Most of the time all of the buffer you see should be styled
automatically by Scintilla in a lazy way. That means that Scintilla does not normally style much beyond the portion currently visible. There are times when you want the whole file to be styled, such as when exporting the file as HTML/PDF/RTF. There may also be workarounds to problems in Scintilla and its possible some of these workarounds are no longer needed.
- After SCI_SETKEYWORDS - this basically happens after every
keystroke because we colorize typenames using keywords (we've already talked about that if you remember).
Possibly Geany wants the document styled up to some point immediately
so it can use the style information.
As best I can tell this one is extraneous, it would just change names from/to type colourising which AFAICT doesn't affect anything else, they are both code type styles etc. So long as the visible area is colorised by Scintilla so when a newly typed name matches a keyword it will highlight, then it doesn't look like doing it manually is useful.
This is the main use of SCI_SETTEXT I was interested in and yes, I also think this one can be (safely) removed. It isn't called already by languages not highlighting typenames like e.g. python so there's very little risk that anything breaks by removing it because it would have already been broken for all the scripting languages.
- Immediately after SCI_SETTEXT when loading (or reloading) file.
This may or may not be needed depending on Geany’s features. One
reason for doing this is if you want to perform a global fold operation since folding depends on fold information and thus on styling.
This one is more likely useful, since lots of features need to know the styles of things outside the visible area, for example to avoid considering characters in comments and strings when counting braces for scopes.
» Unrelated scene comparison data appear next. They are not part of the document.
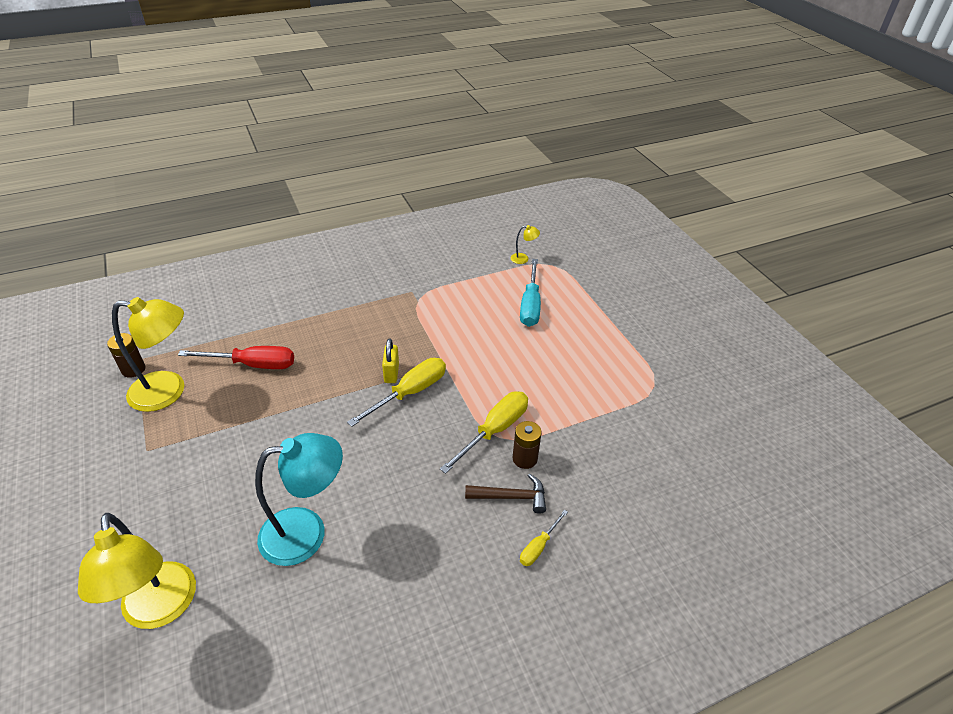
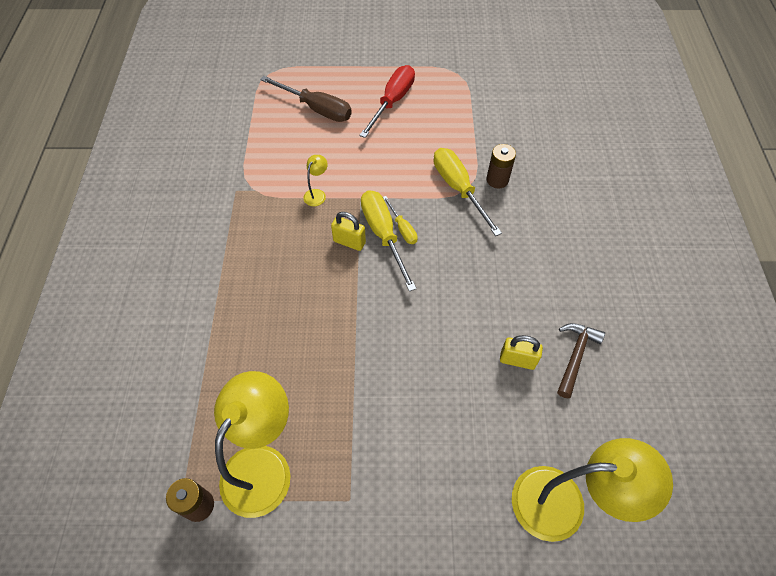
camera: 65 degrees left, 15 degrees up
(253, 364) = (266, 366): red screwdriver -> red screwdriver (392, 102)
(307, 532) = (517, 360): turquoise lamp -> yellow padlock
(511, 497) = (532, 202): brown hammer -> brown hammer (575, 356)
(523, 259) = (246, 89): yellow lamp -> yellow lamp (317, 194)
(530, 305) = (316, 109): turquoise screwdriver -> brown screwdriver
(539, 546) = (584, 202): yellow screwdriver -> yellow screwdriver (402, 228)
Yes, this one should probably stay. But I would delay it's call until the document is actually shown to improve Geany start time with many tabs open.
For completeness, there was also another case in my original email:
3. When reloading configuration files which can change various aspects of Scintilla (keywords, style coloring, etc.)
but since this one is called only when changing config files, it's not worth worrying about.
(plus one more use in brace_match() but it's a single-character one and doesn't matter either)
Cheers,
Jiri
On Fri, Jun 26, 2015 at 1:21 PM, Jiří Techet techet@gmail.com wrote:
- Immediately after SCI_SETTEXT when loading (or reloading) file.
This may or may not be needed depending on Geany’s features. One
reason for doing this is if you want to perform a global fold operation since folding depends on fold information and thus on styling.
This one is more likely useful, since lots of features need to know the styles of things outside the visible area, for example to avoid considering characters in comments and strings when counting braces for scopes.
Yes, this one should probably stay.
OK, just checked and things like "fold all" don't work without it so it definitely needs to stay.
But I would delay it's call until the document is actually shown to improve Geany start time with many tabs open.
Should have checked before I wrote anything - this is already the case now so no change needed in this respect.